I have never read, nor seen another adaptation of this particular Dickens’ work before, so I can’t say if this 30-minute film did it justice or not. I found it largely boring, except for Mr. Squeers, a delightfully detestable villain who is an awful schoolmaster, but seems a caring family man. Too bad he’s only in about a third of the film. In Nicholas’ world, jobs are plentiful and he gets every job he applies for, even with no prior experience in that field. He works for a time in an acting company that seems to perform an abbreviated version of Romeo and Juliet that ends right after Romeo kills Tybalt (or this particular company does curtain calls in mid-play). I did appreciate that the movie treats the sexual harassment of Kate Nickelby as a serious problem.  

Melies was still at it by 1912, but refining what had been a winning formula now. There are subtle innovations here. Melies, anticipating the need for sound, comes up with clever ways to have characters carry signs that read what the characters need to say. There is more impressive use of models than ever before.

The first 13 minutes is all set-up, with badly stereotyped representatives of various countries planning their race to the North Pole, but the sets look so familiar I feel like I’ve seen them all before in “A Trip to the Moon” and “The Impossible Voyage”. The 4-minute trip to the Arctic feels longer than it is because I’m supposed to be marveling at the special effects,, seen those before too.

Things start to get trippy when the hero’s plane passes the constellation of Pisces close enough to see they’re really fish.

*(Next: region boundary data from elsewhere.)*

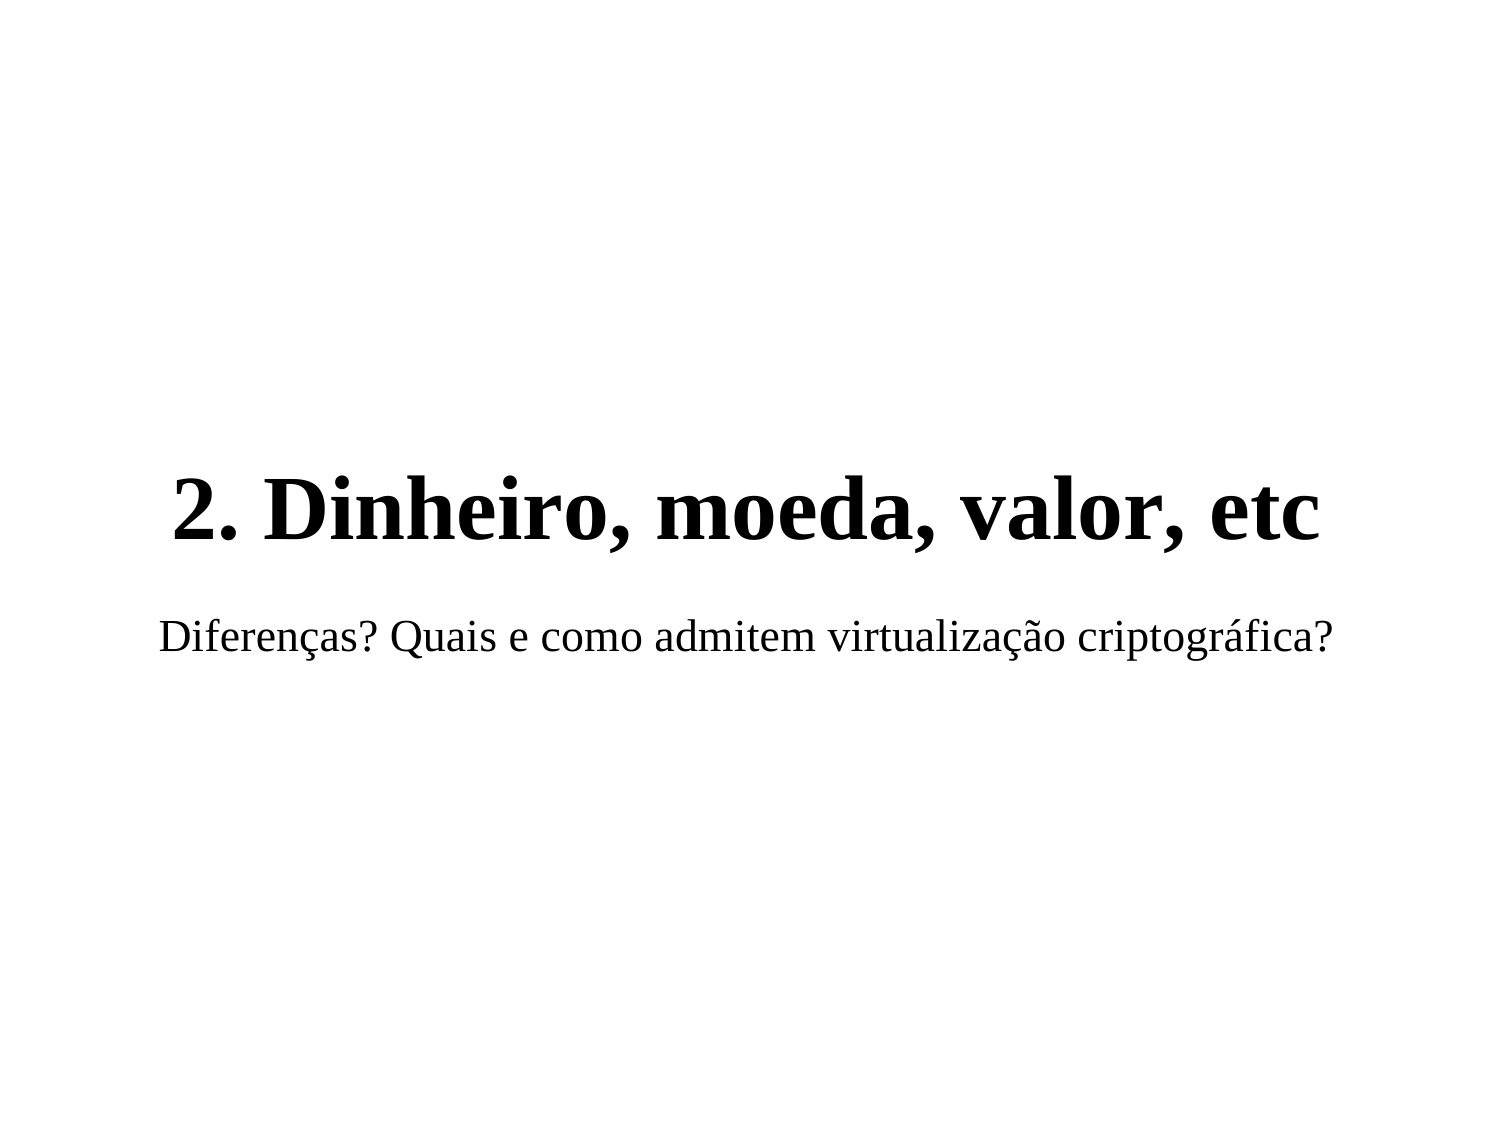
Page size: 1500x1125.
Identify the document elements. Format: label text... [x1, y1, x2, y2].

title 2. Dinheiro, moeda, valor, etc Diferenças? Quais e como admitem virtualização criptográfica? [83, 433, 1412, 687]
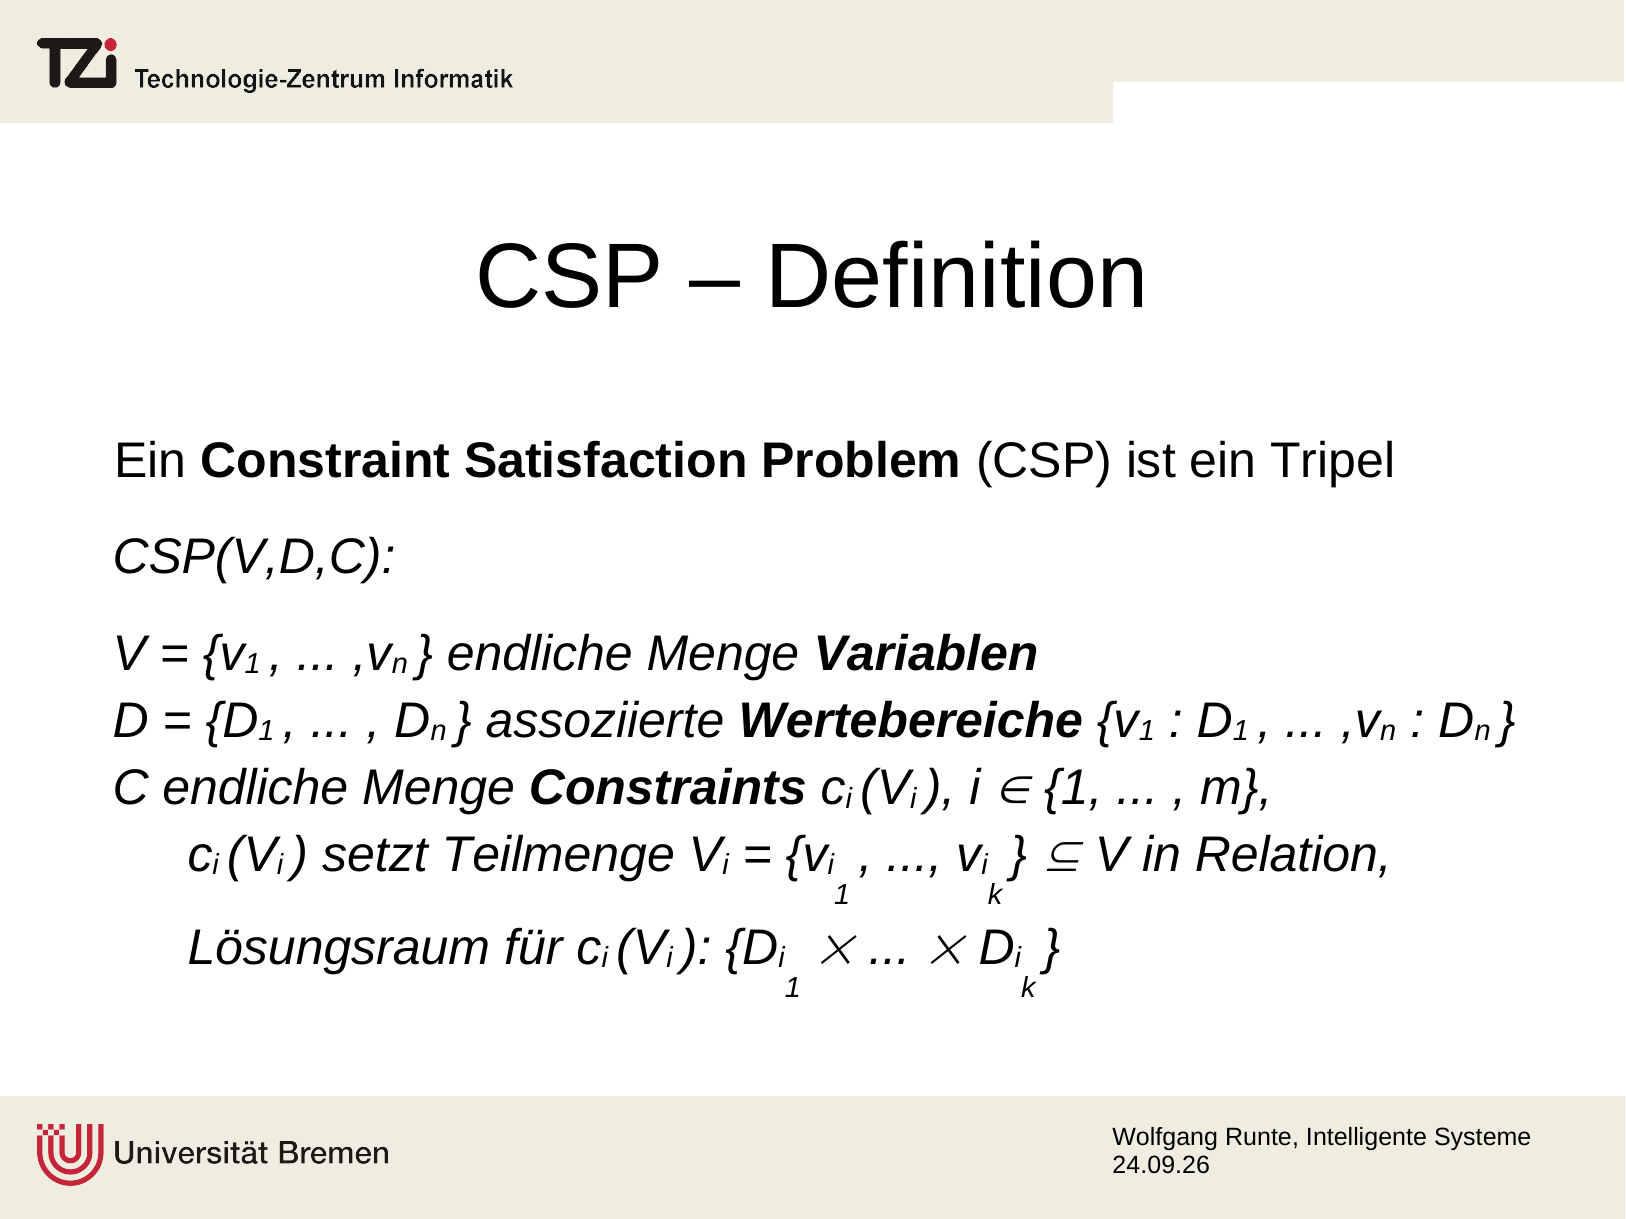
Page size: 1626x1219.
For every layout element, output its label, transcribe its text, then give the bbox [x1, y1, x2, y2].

title CSP – Definition [112, 162, 1513, 393]
list Ein Constraint Satisfaction Problem (CSP) ist ein Tripel CSP(V,D,C): V = {v1 , ... ,vn } endliche Menge Variablen D = {D1 , ... , Dn } assoziierte Wertebereiche {v1 : D1 , ... ,vn : Dn } C endliche Menge Constraints ci (Vi ), i  {1, ... , m}, ci (Vi ) setzt Teilmenge Vi = {vi1 , ..., vik }  V in Relation, Lösungsraum für ci (Vi ): {Di1  ...  Dik } [112, 433, 1527, 1070]
picture [37, 38, 513, 93]
picture [37, 1124, 388, 1186]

Shooting stars and a demonic planetoid menace the ship and, when the crew panics, its captain has to tame them at gunpoint. When they land, they find the North Pole is surrounded by towering ice crystals surrounding small lakes.

The giant mechanical frost giant must have been terrifying to be on the same set with, though the effect is lost on the small screen -- at least until the giant eats one of the explorers. Defeating this fearsome foe, the explorers find the pole, but -- uh, oh! -- the physical pole is so magnetic that all the explorers get stuck to it and their combined weight breaks it! Will the explorers drown? Will they get home safely? (Yes and yes.)

Though I’d already seen her in The Musketeers of Pig Alley, this was supposedly the film debut of Lillian Gish.

It’s clear that the Gish sisters are sisters, but figuring out who everyone else is in this D. W. Griffith drama is difficult without relying on the caption cards. The young man who shows up at the grieving sisters’ door who I thought was a slick hustler turned out to be their brother. The dingy woman who I assumed was their mother was really their maid. The sisters and brother are on their own now with both their parents dead (causes unknown).

After we see how chaste and innocent the sisters are (one of them denies her boyfriend a kiss before he leaves), the girls go back inside -- and are locked into a room by their evil maid. The maid sees this as a chance to rob their father’s safe and has called in help from a hoodlum in town. But this is 1912 -- chaste and innocent girls don’t go around saving themselves, so the suspense is seeing which will come back and save them -- the brother or the boyfriend? (It’s the boyfriend, but the brother makes a valiant effort.)

Extreme close-ups were still very rare in movies, so the extreme close-up of the maid’s menacing gun is a particularly potent scene. The brother’s look of horror when he hears his sisters being shot at over the phone is very well-acted. And, of course, there’s Lillian Gish to look at.